When is a fold monomorphic/epimorphic
If $\mathcal{C}$ has an initial object and the unique map $0 \to X$ is an epimorphism, then $\mathrm{fold}\ \xi : A \to X$ is an epimorphism. This follows from the fact that the composite $0 \to A \to X$ is an epimorphism. This condition seems too restrictive, but it is "almost necessary". Indeed, if $F(0) \simeq 0$ (for example, if $F$ is the identity functor), then $A \simeq 0$, so $\mathrm{fold}\ \xi : A \to X$ is an epimorphism if and only if $0 \to X$ is. It is hard to imagine some nice sufficient properties of $F$ which are not true for the identity functor.
Now, let's discuss when $\mathrm{fold}\ \xi$ is a monomorphism. Suppose that the following conditions hold:
- $\mathcal{C}$ is locally finitely presentable.

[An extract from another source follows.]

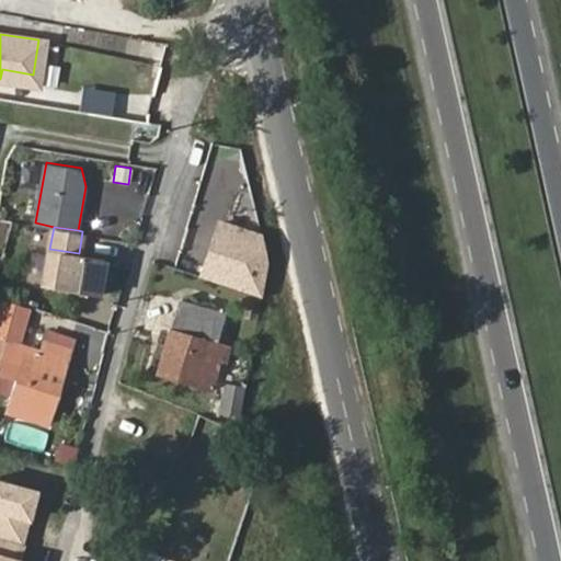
[(99,295),(105,259),(79,253),(49,249),(43,285),(99,295)]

- $F$ preserves sufficiently long sequential colimits.
- The unique map $0 \to X$ is a monomorphism.
- The map $\xi : F(X) \to X$ is a monomorphism.

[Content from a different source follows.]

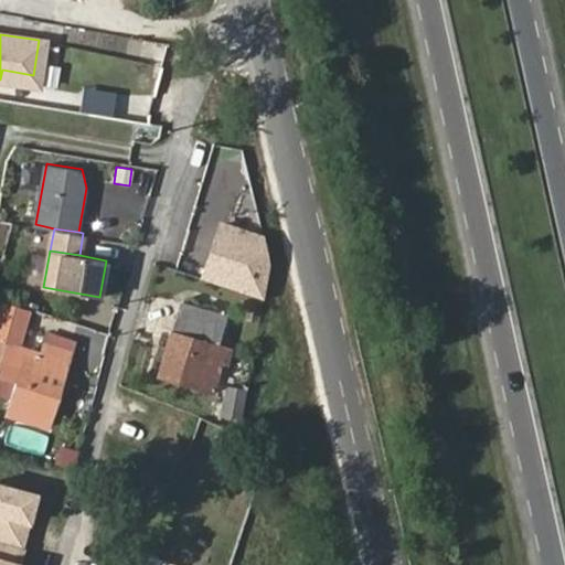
[(202,251),(193,273),(211,280),(220,257),(202,251)]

- $F$ preserves monomorphisms.
Then $\mathrm{fold}\ \xi : A \to X$ is a monomorphism. Indeed, if the second condition holds, then $A$ can be constructed as a colimit of a transfinite sequence $$ 0 \to F(0) \to F^2(0) \to F^3(0) \to \ldots$$ This colimit exists since $\mathcal{C}$ is locally presentable. The map $f^n : F^n(0) \to X$ is constructed as the composite $F^n(0) \xrightarrow{F(f^{n-1})} F(X) \xrightarrow{\xi} X$. Since $0 \to X$ and $\xi$ are monomorphisms and $F$ preserves monomorphisms, we can prove that $f^n$ is a monomorphism by induction. At a limit stage, we need to use the fact that $\mathcal{C}$ is locally finitely presentable. Such a category has a generator consisting of finitely presentable objects. Thus, to prove that a map $f^\alpha : F^\alpha(0) \to X$ is a monomorphism, we just need to show that for every pair of maps $g,h : S \to F^\alpha(0)$, where $S$ is finitely presentable, if $f^\alpha \circ g = f^\alpha \circ h$, then $g = h$. Since $S$ is finitely presentable, maps $g$ and $h$ factor through $F^\beta(0)$ for some $\beta < \alpha$. Now, it follows that $g = h$ by induction hypothesis. This shows that $\mathrm{fold}\ \xi$ is a monomorphism since it equals $f^\lambda : F^\lambda(0) \to X$ for some $\lambda$.